Biomechanical analysis and modeling of different vertebral growth patterns in adolescent idiopathic scoliosis and healthy subjects
Bibliographic record
Abstract
BACKGROUND: The etiology of AIS remains unclear, thus various hypotheses concerning its pathomechanism have been proposed. To date, biomechanical modeling has not been used to thoroughly study the influence of the abnormal growth profile (i.e., the growth rate of the vertebral body during the growth period) on the pathomechanism of curve progression in AIS. This study investigated the hypothesis that AIS progression is associated with the abnormal growth profiles of the anterior column of the spine. METHODS: A finite element model of the spinal column including growth dynamics was utilized. The initial geometric models were constructed from the bi-planar radiographs of a normal subject. Based on this model, five other geometric models were generated to emulate different coronal and sagittal curves. The detailed modeling integrated vertebral body growth plates and growth modulation spinal biomechanics. Ten years of spinal growth was simulated using AIS and normal growth profiles. Sequential measures of spinal alignments were compared.
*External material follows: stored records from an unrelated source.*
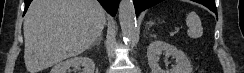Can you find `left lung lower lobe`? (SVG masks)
I'll use <instances>...</instances> for the list:
<instances>
[{"mask_svg": "<svg viewBox=\"0 0 244 73\" xmlns=\"http://www.w3.org/2000/svg\"><path fill=\"white\" fill-rule=\"evenodd\" d=\"M162 1L163 0H134L136 16H138L141 11H144L145 9L150 8ZM195 2L203 4L215 13L217 12L215 0H195Z\"/></svg>", "mask_w": 244, "mask_h": 73, "instance_id": "0a47b994", "label": "left lung lower lobe"}]
</instances>
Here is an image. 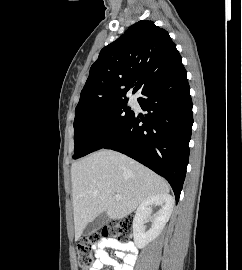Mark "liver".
I'll use <instances>...</instances> for the list:
<instances>
[{
	"mask_svg": "<svg viewBox=\"0 0 242 270\" xmlns=\"http://www.w3.org/2000/svg\"><path fill=\"white\" fill-rule=\"evenodd\" d=\"M71 179L76 241L98 215L105 212L110 219H122L146 198L170 190L163 178L113 150H99L74 162Z\"/></svg>",
	"mask_w": 242,
	"mask_h": 270,
	"instance_id": "6515ba94",
	"label": "liver"
}]
</instances>
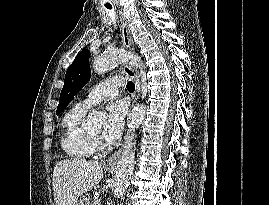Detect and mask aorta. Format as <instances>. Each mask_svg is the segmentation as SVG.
<instances>
[{"label":"aorta","instance_id":"1","mask_svg":"<svg viewBox=\"0 0 269 205\" xmlns=\"http://www.w3.org/2000/svg\"><path fill=\"white\" fill-rule=\"evenodd\" d=\"M130 61L136 67L141 66V59L131 53L121 49L109 50L100 56H97L93 61V69L96 73L102 74L107 72L113 66L123 62ZM146 115V108L143 105H137L133 108L128 117V135L122 151L121 158L117 165L115 179L112 185V192L115 197H121L129 184L131 174L134 169L135 156V130L142 124ZM102 117L95 111L88 115V123L96 124L100 122Z\"/></svg>","mask_w":269,"mask_h":205}]
</instances>
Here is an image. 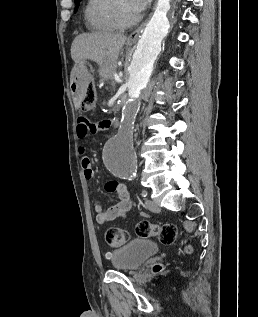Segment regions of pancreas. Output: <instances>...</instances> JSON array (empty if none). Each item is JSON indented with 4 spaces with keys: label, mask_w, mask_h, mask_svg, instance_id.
<instances>
[{
    "label": "pancreas",
    "mask_w": 258,
    "mask_h": 317,
    "mask_svg": "<svg viewBox=\"0 0 258 317\" xmlns=\"http://www.w3.org/2000/svg\"><path fill=\"white\" fill-rule=\"evenodd\" d=\"M107 82L109 83V84H111V92H116V90L118 89V84L117 83H115L116 82V79L114 78V77H109L108 79H107Z\"/></svg>",
    "instance_id": "pancreas-1"
}]
</instances>
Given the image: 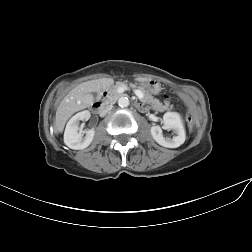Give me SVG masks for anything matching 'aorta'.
Instances as JSON below:
<instances>
[{
    "label": "aorta",
    "mask_w": 252,
    "mask_h": 252,
    "mask_svg": "<svg viewBox=\"0 0 252 252\" xmlns=\"http://www.w3.org/2000/svg\"><path fill=\"white\" fill-rule=\"evenodd\" d=\"M129 104H130V101H129V99L127 97H121L118 100V105L120 107H128Z\"/></svg>",
    "instance_id": "aorta-1"
}]
</instances>
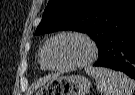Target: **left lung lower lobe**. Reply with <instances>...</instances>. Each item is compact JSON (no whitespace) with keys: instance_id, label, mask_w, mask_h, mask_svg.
I'll return each instance as SVG.
<instances>
[{"instance_id":"0a47b994","label":"left lung lower lobe","mask_w":135,"mask_h":95,"mask_svg":"<svg viewBox=\"0 0 135 95\" xmlns=\"http://www.w3.org/2000/svg\"><path fill=\"white\" fill-rule=\"evenodd\" d=\"M94 66L121 71L135 79V18L103 41Z\"/></svg>"}]
</instances>
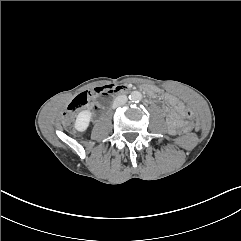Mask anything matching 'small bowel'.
I'll use <instances>...</instances> for the list:
<instances>
[{
    "mask_svg": "<svg viewBox=\"0 0 241 241\" xmlns=\"http://www.w3.org/2000/svg\"><path fill=\"white\" fill-rule=\"evenodd\" d=\"M169 103L173 107V111L168 116V126L171 133H174L177 127L184 126L186 121L184 120L185 107L184 104L175 97H168Z\"/></svg>",
    "mask_w": 241,
    "mask_h": 241,
    "instance_id": "obj_1",
    "label": "small bowel"
}]
</instances>
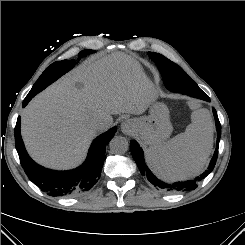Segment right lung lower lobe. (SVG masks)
<instances>
[{"instance_id":"98d812e1","label":"right lung lower lobe","mask_w":245,"mask_h":245,"mask_svg":"<svg viewBox=\"0 0 245 245\" xmlns=\"http://www.w3.org/2000/svg\"><path fill=\"white\" fill-rule=\"evenodd\" d=\"M33 96L27 95L23 107ZM116 127L97 137L88 152L86 161L78 168L69 171L46 169L35 163L26 152L20 133V117L15 126V143L20 163L28 178L51 196H73L89 190L101 175L106 146L113 138Z\"/></svg>"}]
</instances>
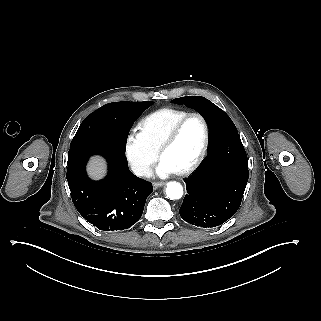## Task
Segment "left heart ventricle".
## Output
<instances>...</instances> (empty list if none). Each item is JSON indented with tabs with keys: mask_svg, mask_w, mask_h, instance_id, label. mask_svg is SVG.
<instances>
[{
	"mask_svg": "<svg viewBox=\"0 0 321 321\" xmlns=\"http://www.w3.org/2000/svg\"><path fill=\"white\" fill-rule=\"evenodd\" d=\"M203 143V125L192 118L180 128L175 140L164 146L160 153L168 157L179 171L187 168L198 155Z\"/></svg>",
	"mask_w": 321,
	"mask_h": 321,
	"instance_id": "left-heart-ventricle-1",
	"label": "left heart ventricle"
}]
</instances>
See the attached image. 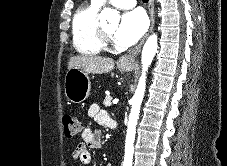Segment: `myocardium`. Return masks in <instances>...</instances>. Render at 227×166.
<instances>
[{
	"label": "myocardium",
	"mask_w": 227,
	"mask_h": 166,
	"mask_svg": "<svg viewBox=\"0 0 227 166\" xmlns=\"http://www.w3.org/2000/svg\"><path fill=\"white\" fill-rule=\"evenodd\" d=\"M99 36L104 45H108L112 40L111 34L104 29L102 24H99Z\"/></svg>",
	"instance_id": "f54148a6"
}]
</instances>
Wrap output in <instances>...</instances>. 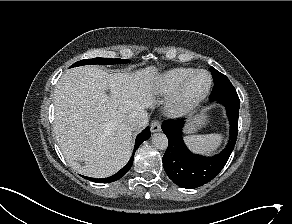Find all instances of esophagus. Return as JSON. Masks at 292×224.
Here are the masks:
<instances>
[{"label": "esophagus", "instance_id": "obj_1", "mask_svg": "<svg viewBox=\"0 0 292 224\" xmlns=\"http://www.w3.org/2000/svg\"><path fill=\"white\" fill-rule=\"evenodd\" d=\"M161 131V124L158 120H153L151 123V132H159Z\"/></svg>", "mask_w": 292, "mask_h": 224}]
</instances>
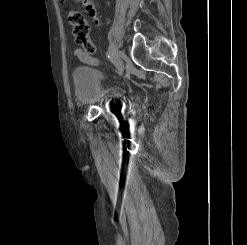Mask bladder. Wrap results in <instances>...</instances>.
I'll use <instances>...</instances> for the list:
<instances>
[{
    "instance_id": "31cf9c89",
    "label": "bladder",
    "mask_w": 247,
    "mask_h": 245,
    "mask_svg": "<svg viewBox=\"0 0 247 245\" xmlns=\"http://www.w3.org/2000/svg\"><path fill=\"white\" fill-rule=\"evenodd\" d=\"M75 98L84 106L100 105L116 106L124 98L122 87L108 84L102 74L92 67H80L74 71Z\"/></svg>"
}]
</instances>
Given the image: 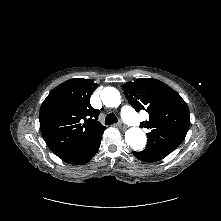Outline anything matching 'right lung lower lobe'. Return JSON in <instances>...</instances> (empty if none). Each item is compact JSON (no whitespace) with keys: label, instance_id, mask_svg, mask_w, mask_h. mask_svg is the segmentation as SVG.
<instances>
[{"label":"right lung lower lobe","instance_id":"obj_1","mask_svg":"<svg viewBox=\"0 0 221 221\" xmlns=\"http://www.w3.org/2000/svg\"><path fill=\"white\" fill-rule=\"evenodd\" d=\"M103 132L104 131L93 135L78 150L74 151L73 153L61 159L73 165H80L87 163L97 153L100 147Z\"/></svg>","mask_w":221,"mask_h":221}]
</instances>
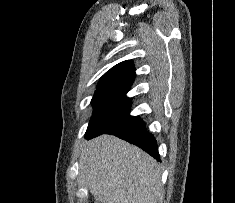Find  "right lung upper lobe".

RESULTS: (1) Given the initial lateral deformity, the AIS growth profile induced a significant Cobb angle increase, which was roughly between three to five times larger compared to measures utilizing a normal growth profile. (2) Lateral deformities were absent in the models containing no initial coronal curvature. (3) The presence of a smaller kyphosis did not produce an increase lateral deformity on its own. (4) Significant reduction of the kyphosis was found in simulation results of AIS but not when using the growth profile of normal subjects. CONCLUSION: Results from this analysis suggest that accelerated growth profiles may encourage supplementary scoliotic progression and, thus, may pose as a progressive risk factor.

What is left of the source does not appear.